United Methodists remain in prayer this month after the July officer-involved shootings in Texas, Louisiana, Minnesota and elsewhere.

In South Carolina, Resident Bishop Jonathan Holston issued a statement on the shootings, which was read at a July 10 Columbia District prayer vigil at Francis Burns United Methodist Church, Columbia.

“As a people of faith committed to social justice and opposed to gun violence and racism, we grieve for the lives lost and destroyed by these acts of violence,” Holston’s statement, “A Response to a Tragedy in our Nation,” reads in part. “Even in the wake of the gun violence in Orlando, we come again to a time to examine and set for ourselves specific goals. These goals should be a faith statement of witness, advocacy and prayer.”

Among other things, he urges the people of the UMC to continue to pray and be committed to the hard work of peacemaking in our communities.

The July 10 prayer vigil was a Service of Hope, Healing and Release. Organized by the Revs. Tiffany Knowlin, Robert Walker and James Friday, the vigil was an open gathering for United Methodists across the Columbia District to remember and respond to the deaths of those slain and provide a space for prayer, grieving and conversation.

Bishop Bruce R. Ough, president of the United Methodist Council of Bishops, also issued a statement on behalf of the COB in the wake of shootings. Addressing what Ough called “a nation that is overwhelmed with anger, grief, frustration and despair,” the COB called upon the people of the UMC to enter into the “challenge and complexity of this present moment” through advocacy, prayer, dialogue and peacemaking.
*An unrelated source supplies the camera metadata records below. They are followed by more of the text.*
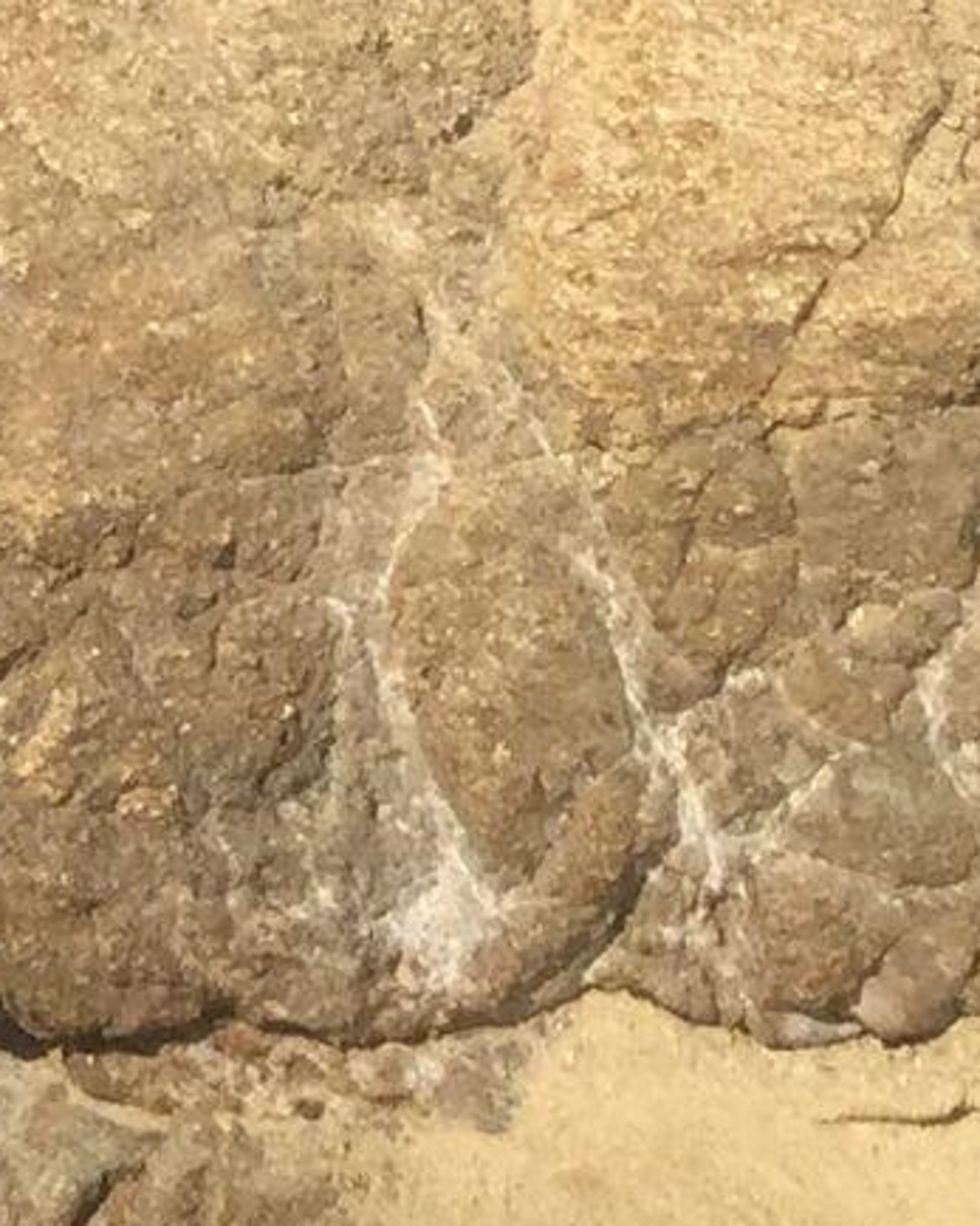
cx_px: -311
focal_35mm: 167
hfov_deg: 9.1
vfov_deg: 9.6
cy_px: -2105
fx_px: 6057
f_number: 2.2
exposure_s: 1/3049
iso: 32
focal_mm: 4.15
“These deaths have left our hearts and voices crying for justice,” Ough wrote. “The preliminary evidence and the shocking video images are a convincing reminder that we have work to do. The deaths of young black males in encounters with white police officers call for the need of a bi-partisan political and legal response, beyond (but including) the statements and prayers of the church. The subsequent deaths of police officers remind us of the honorable service of the great majority of these public servants and the destructive cycle of violence and retribution. We pray for each family in their profound loss and grief.”